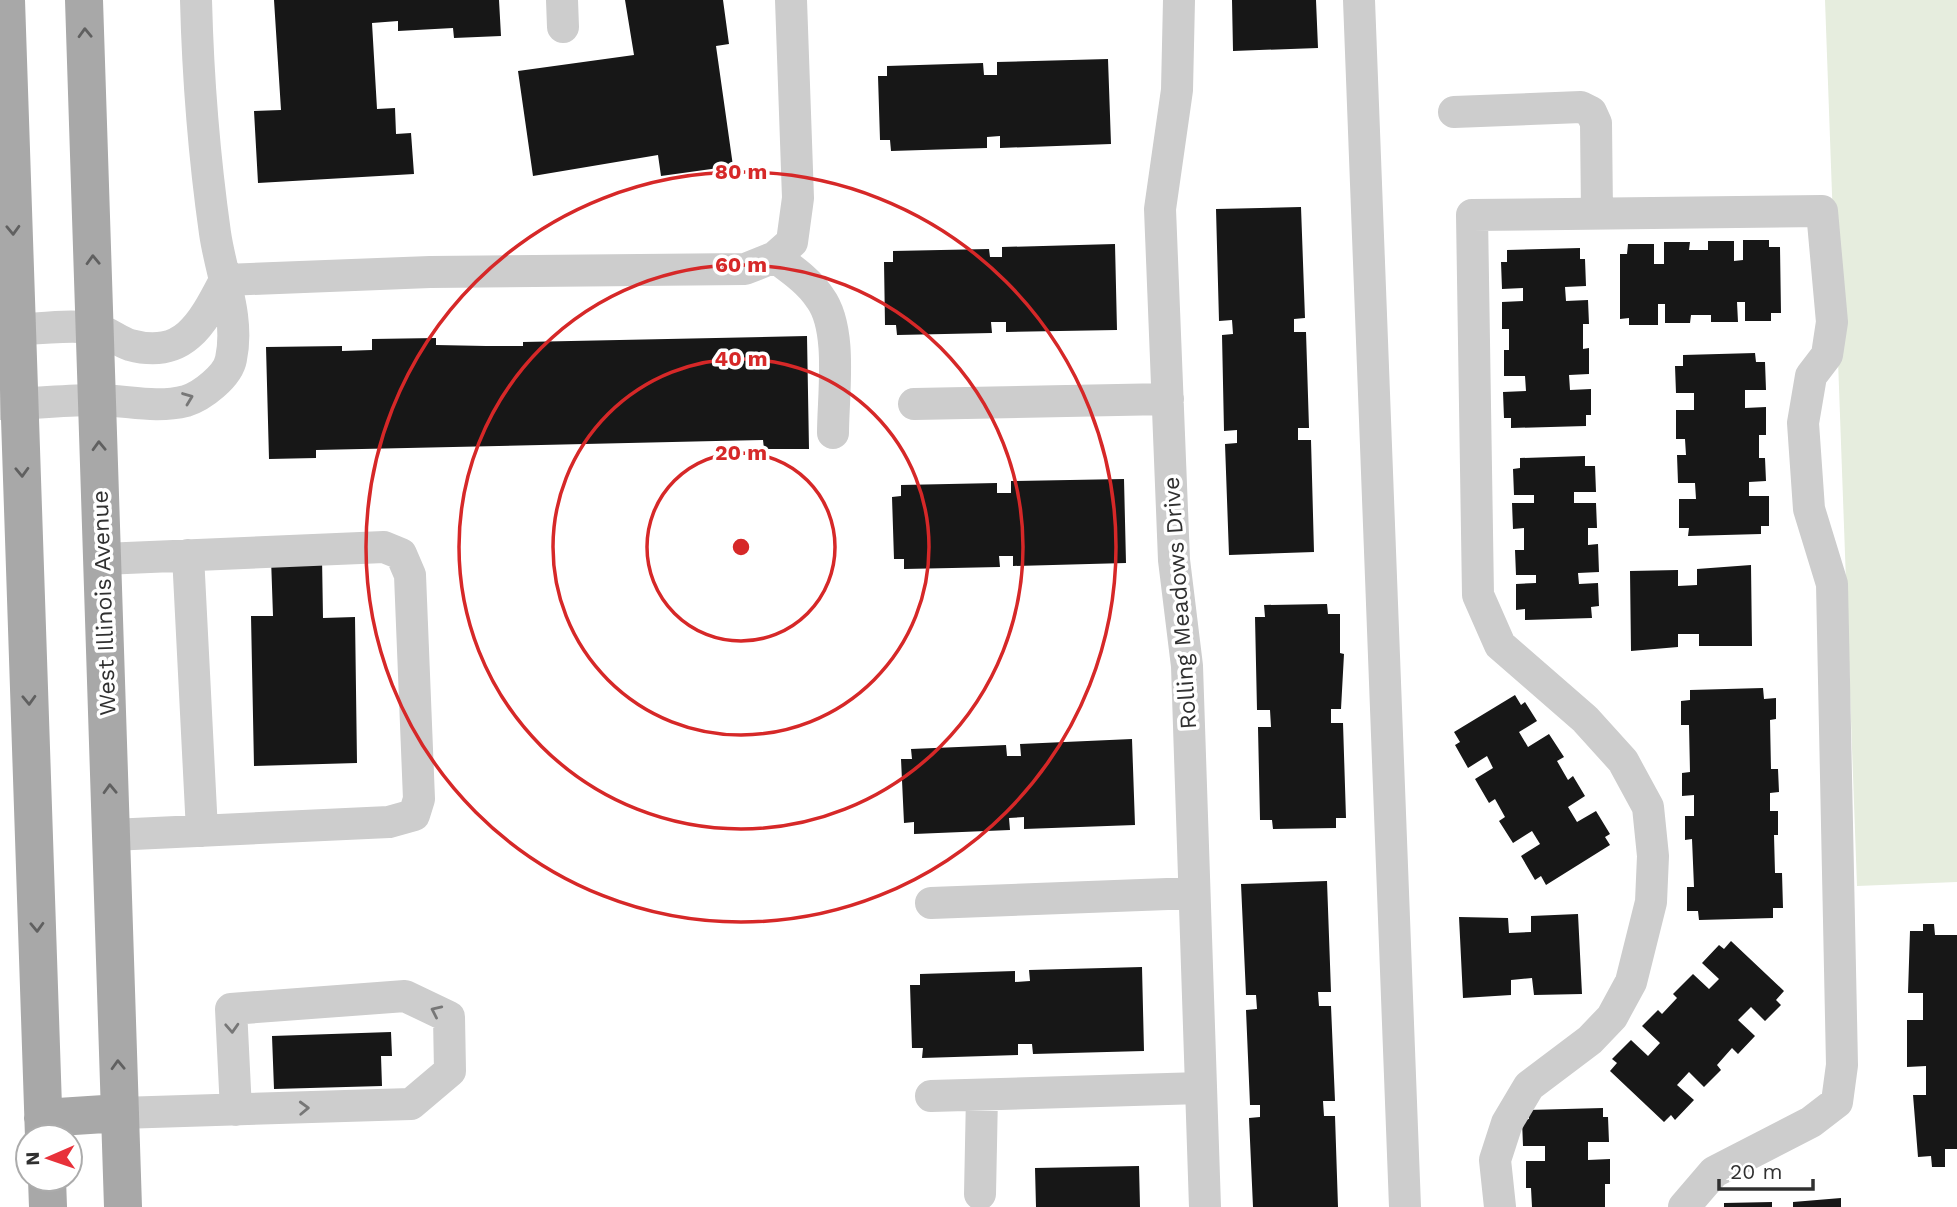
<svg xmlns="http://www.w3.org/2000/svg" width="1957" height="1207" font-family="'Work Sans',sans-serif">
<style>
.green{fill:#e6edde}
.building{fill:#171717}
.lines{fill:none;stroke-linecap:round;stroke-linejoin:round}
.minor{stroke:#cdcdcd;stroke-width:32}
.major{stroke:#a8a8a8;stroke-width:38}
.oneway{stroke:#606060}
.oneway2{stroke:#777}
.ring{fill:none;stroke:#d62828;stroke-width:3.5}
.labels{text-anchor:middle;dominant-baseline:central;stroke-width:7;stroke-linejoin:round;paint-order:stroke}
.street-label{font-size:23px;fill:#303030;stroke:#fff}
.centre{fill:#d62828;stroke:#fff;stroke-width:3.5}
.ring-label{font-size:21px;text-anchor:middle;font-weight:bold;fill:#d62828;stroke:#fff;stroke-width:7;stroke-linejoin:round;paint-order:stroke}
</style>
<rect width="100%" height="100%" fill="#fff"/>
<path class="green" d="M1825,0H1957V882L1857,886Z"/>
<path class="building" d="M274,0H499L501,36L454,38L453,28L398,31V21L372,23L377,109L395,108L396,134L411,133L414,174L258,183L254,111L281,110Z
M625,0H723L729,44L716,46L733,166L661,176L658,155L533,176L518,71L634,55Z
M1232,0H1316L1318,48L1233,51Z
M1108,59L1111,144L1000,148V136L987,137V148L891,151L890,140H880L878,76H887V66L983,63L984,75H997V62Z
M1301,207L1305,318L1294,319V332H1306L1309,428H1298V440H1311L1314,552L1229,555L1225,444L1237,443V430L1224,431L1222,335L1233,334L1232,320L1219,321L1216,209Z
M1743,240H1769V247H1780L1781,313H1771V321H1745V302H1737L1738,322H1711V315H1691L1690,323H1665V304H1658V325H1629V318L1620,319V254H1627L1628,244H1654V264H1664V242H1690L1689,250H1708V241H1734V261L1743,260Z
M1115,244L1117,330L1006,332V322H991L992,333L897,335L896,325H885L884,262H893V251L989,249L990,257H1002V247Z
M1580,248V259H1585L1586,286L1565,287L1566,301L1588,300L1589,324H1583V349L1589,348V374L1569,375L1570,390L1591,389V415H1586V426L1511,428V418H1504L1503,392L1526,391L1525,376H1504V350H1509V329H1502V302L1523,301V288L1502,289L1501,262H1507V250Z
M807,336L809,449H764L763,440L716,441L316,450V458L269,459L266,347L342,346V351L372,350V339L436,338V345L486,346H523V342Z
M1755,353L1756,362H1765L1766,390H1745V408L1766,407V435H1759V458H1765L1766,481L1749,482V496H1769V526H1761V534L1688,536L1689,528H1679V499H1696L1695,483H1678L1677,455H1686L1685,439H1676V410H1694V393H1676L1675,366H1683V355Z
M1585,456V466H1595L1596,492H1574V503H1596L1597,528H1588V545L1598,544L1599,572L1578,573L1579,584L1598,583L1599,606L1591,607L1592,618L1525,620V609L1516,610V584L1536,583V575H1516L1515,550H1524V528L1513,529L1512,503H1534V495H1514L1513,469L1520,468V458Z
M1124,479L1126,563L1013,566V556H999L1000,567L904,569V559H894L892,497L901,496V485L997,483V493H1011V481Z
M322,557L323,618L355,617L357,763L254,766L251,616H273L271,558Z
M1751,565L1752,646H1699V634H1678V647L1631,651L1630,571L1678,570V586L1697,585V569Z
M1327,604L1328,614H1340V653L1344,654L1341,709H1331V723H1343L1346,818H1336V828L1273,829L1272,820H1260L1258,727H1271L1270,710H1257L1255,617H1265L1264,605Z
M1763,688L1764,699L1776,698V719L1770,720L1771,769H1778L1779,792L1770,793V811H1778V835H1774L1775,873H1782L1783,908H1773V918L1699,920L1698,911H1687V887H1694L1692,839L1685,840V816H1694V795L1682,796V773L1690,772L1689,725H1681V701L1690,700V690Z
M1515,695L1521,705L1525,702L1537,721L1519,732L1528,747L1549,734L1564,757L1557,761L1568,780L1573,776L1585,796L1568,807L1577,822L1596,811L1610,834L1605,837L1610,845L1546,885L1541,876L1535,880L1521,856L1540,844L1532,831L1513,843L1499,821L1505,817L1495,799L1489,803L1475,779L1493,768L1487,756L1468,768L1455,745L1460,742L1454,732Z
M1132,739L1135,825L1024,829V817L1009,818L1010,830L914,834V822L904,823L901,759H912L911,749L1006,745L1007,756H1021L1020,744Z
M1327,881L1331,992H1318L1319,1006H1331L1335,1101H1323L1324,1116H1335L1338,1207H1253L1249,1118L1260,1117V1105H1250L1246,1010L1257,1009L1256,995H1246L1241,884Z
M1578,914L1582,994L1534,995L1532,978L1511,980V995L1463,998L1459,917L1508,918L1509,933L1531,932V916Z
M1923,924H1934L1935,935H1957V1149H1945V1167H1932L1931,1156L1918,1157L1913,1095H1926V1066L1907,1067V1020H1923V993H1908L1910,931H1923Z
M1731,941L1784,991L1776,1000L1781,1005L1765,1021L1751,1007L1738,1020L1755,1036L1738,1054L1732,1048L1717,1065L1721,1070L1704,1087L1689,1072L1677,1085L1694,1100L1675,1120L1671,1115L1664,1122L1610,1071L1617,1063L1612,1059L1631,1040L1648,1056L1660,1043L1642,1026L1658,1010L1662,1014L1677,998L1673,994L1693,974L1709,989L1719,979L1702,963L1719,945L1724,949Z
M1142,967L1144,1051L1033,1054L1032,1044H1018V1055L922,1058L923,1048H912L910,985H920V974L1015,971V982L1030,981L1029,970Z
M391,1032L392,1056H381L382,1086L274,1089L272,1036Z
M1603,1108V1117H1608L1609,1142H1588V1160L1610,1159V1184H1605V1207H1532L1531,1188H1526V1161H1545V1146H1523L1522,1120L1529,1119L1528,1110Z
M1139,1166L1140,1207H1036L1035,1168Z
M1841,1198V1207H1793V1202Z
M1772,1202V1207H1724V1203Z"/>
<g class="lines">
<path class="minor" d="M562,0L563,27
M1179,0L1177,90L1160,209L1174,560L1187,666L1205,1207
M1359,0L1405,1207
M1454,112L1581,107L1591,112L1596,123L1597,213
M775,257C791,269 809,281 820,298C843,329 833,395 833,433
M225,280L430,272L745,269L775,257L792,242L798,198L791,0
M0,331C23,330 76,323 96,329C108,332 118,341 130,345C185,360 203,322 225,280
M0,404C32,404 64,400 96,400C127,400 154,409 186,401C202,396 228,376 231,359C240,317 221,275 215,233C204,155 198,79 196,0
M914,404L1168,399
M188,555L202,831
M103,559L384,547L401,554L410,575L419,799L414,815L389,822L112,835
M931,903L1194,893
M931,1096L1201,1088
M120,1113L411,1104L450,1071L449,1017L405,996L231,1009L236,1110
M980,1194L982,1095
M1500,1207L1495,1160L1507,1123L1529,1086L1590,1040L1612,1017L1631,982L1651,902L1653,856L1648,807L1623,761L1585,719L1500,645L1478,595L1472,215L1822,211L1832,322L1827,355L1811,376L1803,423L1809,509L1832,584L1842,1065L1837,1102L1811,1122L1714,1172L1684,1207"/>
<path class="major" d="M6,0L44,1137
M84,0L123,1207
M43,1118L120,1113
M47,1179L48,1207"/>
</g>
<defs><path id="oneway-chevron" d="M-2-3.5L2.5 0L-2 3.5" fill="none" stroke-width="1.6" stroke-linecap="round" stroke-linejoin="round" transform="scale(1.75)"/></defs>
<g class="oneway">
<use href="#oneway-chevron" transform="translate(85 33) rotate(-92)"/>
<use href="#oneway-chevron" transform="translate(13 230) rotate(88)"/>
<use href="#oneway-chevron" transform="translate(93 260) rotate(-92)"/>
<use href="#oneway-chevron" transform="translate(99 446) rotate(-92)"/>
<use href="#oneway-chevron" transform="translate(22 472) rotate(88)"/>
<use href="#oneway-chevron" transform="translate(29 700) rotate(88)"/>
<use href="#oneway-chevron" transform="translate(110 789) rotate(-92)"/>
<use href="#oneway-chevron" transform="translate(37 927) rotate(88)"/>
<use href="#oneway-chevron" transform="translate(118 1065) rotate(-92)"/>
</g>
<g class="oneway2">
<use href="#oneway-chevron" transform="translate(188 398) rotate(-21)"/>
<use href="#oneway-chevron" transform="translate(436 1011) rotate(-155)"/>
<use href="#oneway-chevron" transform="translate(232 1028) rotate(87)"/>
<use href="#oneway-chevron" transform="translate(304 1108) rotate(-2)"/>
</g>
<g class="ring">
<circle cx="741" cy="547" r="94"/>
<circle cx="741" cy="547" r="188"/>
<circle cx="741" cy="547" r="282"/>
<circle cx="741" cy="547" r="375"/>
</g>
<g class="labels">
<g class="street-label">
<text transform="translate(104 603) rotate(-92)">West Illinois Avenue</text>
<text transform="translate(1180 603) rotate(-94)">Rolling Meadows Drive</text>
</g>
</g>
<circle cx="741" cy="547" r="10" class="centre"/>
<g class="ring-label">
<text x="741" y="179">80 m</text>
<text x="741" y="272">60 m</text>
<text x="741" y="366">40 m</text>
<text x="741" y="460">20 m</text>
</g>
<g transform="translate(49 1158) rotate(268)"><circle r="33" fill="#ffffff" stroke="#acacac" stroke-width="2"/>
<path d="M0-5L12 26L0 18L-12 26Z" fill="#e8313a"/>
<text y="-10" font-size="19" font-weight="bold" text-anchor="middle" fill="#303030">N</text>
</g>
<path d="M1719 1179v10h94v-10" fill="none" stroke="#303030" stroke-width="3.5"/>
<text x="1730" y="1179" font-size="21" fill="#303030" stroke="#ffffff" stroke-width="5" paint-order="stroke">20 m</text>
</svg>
· · · · · · ·
■ YOUR TASK ■
The expected output is every line from the material above where "lines" can be found.

■ TASK ANSWER ■
.lines{fill:none;stroke-linecap:round;stroke-linejoin:round}
<g class="lines">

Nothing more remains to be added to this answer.